When she was called in to help on the project by the writer, and Alarm fan, Jim Cooper, she had a bombshell for the producers.

She said: "It was absolute coincidence - it just turned out that I was the girl next door on the other side of the world.

"They couldn't believe it when it turned out that not only did I know Mike but he managed my band."

Sugarman said the film was shot "in true punk fashion", in just four weeks with only five actors on contract but lots of community support.

She has included elements of Peters's personal life in Vinyl - he has twice fought off leukaemia while he and wife Jules were undergoing fertility treatment - but not too much because "the audience just wouldn't believe it".

'One-hit wonders'

She added: "Sometimes life is bigger than art.

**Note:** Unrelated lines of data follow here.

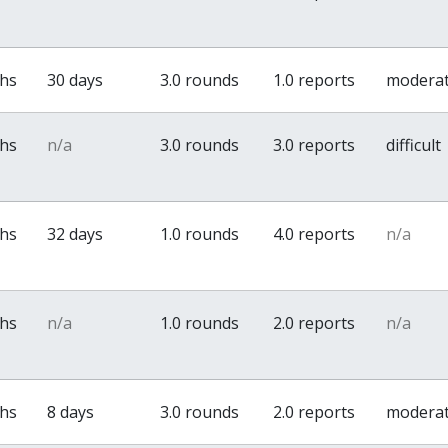
ths
30 days
3.0 rounds
1.0 reports
modera
ths
n/a
3.0 rounds
3.0 reports
difficult
ths
32 days
1.0 rounds
4.0 reports
n/a
ths
n/a
1.0 rounds
2.0 reports
n/a
ths
8 days
3.0 rounds
2.0 reports
modera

Vinyl is shot in and around Rhyl, including at the 13th Century Rhuddlan Castle, Snowdon, Dyserth waterfall and Ysbyty Glan Clwyd where Peters had cancer treatment.

The film really shows off north Wales at its best, he said.

"Rhyl has taken a battering in recent times and it's not the place it was but it's still a great place to live and bring up our kids. I live here and I love it."

Image caption,

Peters says the music industry is littered with one-hit wonder bands like the one portrayed in Vinyl

And as for his 2004 hoax? Peters is unrepentant.

Playing at this year's Isle of Wight festival only reinforced his criticism of the music industry.

"It was littered with one-hit wonder bands, groups that don't get past their first song, never mind the second album.

"People don't listen to albums any more, they listen to songs and then delete them.

"Bands are being deleted before they have a chance to get out of the garage.

"We come from a different time, when people valued music a little more - they come back to us from time to time to be reminded about who they were and who they are now."